[EXTRACTED INFORMATION Boundary: Start]

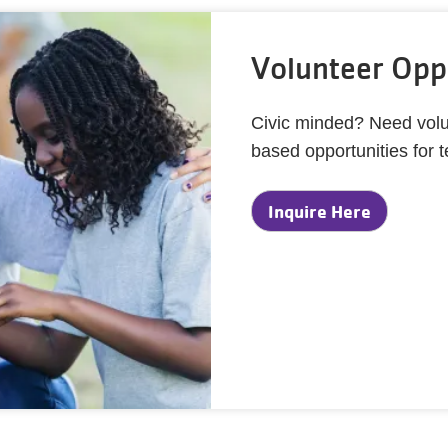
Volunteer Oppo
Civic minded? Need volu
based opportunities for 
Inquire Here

[EXTRACTED INFORMATION Boundary: End]
[EXTRACTED INFORMATION Boundary: Start]

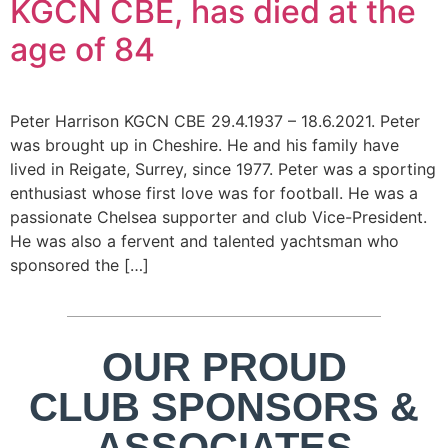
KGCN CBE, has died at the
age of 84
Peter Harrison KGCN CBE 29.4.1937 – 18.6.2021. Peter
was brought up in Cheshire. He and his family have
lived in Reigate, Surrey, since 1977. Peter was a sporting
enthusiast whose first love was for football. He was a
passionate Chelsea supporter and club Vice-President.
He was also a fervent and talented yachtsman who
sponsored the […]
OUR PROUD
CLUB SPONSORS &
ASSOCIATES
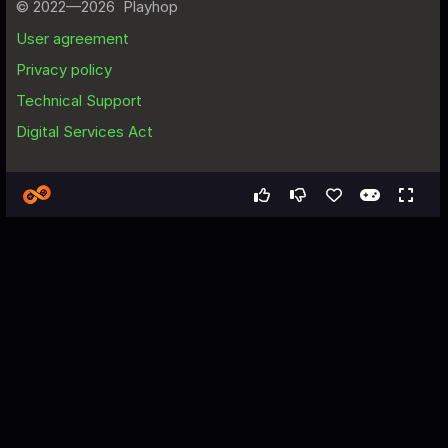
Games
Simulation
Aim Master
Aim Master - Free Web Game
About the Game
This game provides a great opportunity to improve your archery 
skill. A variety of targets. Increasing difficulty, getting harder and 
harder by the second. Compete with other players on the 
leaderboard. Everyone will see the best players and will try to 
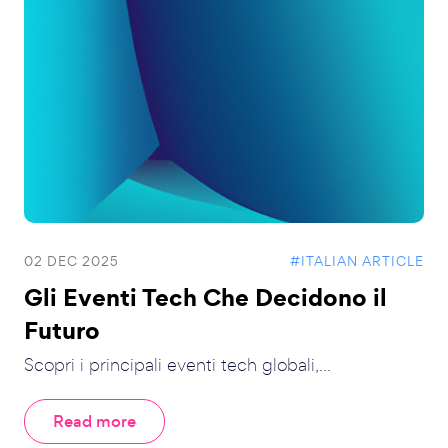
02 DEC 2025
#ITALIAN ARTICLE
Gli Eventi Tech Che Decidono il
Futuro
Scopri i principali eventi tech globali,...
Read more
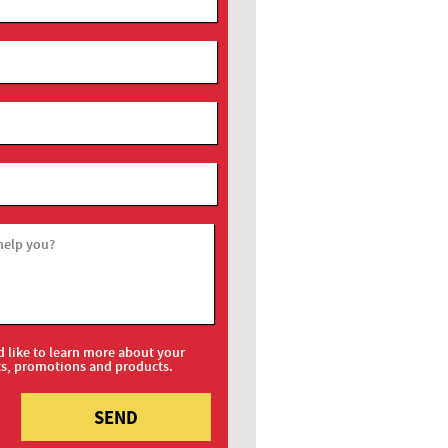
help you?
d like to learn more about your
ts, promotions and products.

[EXTRACTED INFORMATION Boundary: End]

TO-DO ITEM: Using the entries above, output exactly the lines between the line holding "d like to learn more about your" and the line holding "ts, promotions and products.", end lines included, and nothing more.

TASK ANSWER:
d like to learn more about your
ts, promotions and products.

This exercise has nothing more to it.